Grid step (difference between two adjacent machine-representable numbers

I wrote such a code to find the grid step(difference between two adjacent machine-representable numbers, machine epsilon the difference between the minimum machine-representable number greater than one and one). Why does this program show 1 for huge values of x and how to fix it to show the correct answer?

#include <stdio.h>
int main(void)
{
    long double x,eps=1.0,a; 
    scanf("%Lg",&x);
    do
    {
        a=eps;
        eps/=2.0;
    }
    while( x+eps>x);
    printf("Grid step: %Le",(long double)a);
    return 0;
}

Solution

Floating-point numbers are represented as a sign (+1 or −1) s, an exponent e, and a numeral f with a fixed number of digits in a fixed base (called the significand). With base b and precision (number of digits) p, the number represented with sign s, exponent e, and digits f₀, f₋₁, f₋₂, f₋₃, f₋₄,… f_1−p is s•b^e•sum(f_i•bⁱ for −p < i ≤ 0).
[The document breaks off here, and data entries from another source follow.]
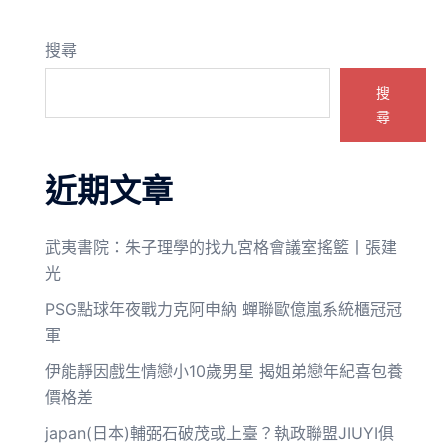
搜尋
搜
尋
近期文章
武夷書院：朱子理學的找九宮格會議室搖籃丨張建
光
PSG點球年夜戰力克阿申納 蟬聯歐億嵐系統櫃冠冠
軍
伊能靜因戲生情戀小10歲男星 揭姐弟戀年紀喜包養
價格差
japan(日本)輔弼石破茂或上臺？執政聯盟JIUYI俱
For example, with base 2, precision 4, sign +1, exponent 1, and significand 1.001, the number represented is +1•2¹•1.001₂ = 2•1⅛ = 2¼ = 9/4 = 2.25.

Given any representable number within bounds, the next representable number of greater magnitude is obtained by adding 1 to the lowest digit of the significand. With the above example, the next greater number would have significand 1.010 and the same sign and exponent, so it would be +1•2¹•1.010₂ = 2•1¼ = 2½ = 10/4 = 2.5.

This means that, if a number x is represented with exponent e, then the difference between it and the next greater magnitude representable number is b^e•b^1−p = b^e+1−p.

The number 1 is represented with exponent 0, since 1 = +1•b⁰•1.000…000_b. So the difference between 1 and the next representable number is b^1−p. If your long double format has a base of two and a precision of 64 digits (bits), then this difference is 2¹⁻⁶⁴ = 2⁻⁶³, so the value of the so-called “machine epsilon” should be 2⁻⁶³.

If a binary format is being used, then 2 is represented with an exponent of 1, so the difference between it and the next representable number is b^e+1−p = 2¹⁺¹⁻⁶⁴ = 2⁻⁶². These differences are called ULP, units of least precision.

The ULP for 4 is 2⁻⁶¹, for 8 is 2⁻⁶⁰, and so on. For 2⁶³, the ULP is 2⁶³⁻⁶³ = 1.

When you enter a number that is 2⁶⁴ or larger, your program fails to find the ULP because the ULP is larger than 1, but your program starts looking at 1 and works downward.

You can fix it either by starting with the largest possible ULP in your long double format or by changing the program to work either upward or downward, depending on the value of x.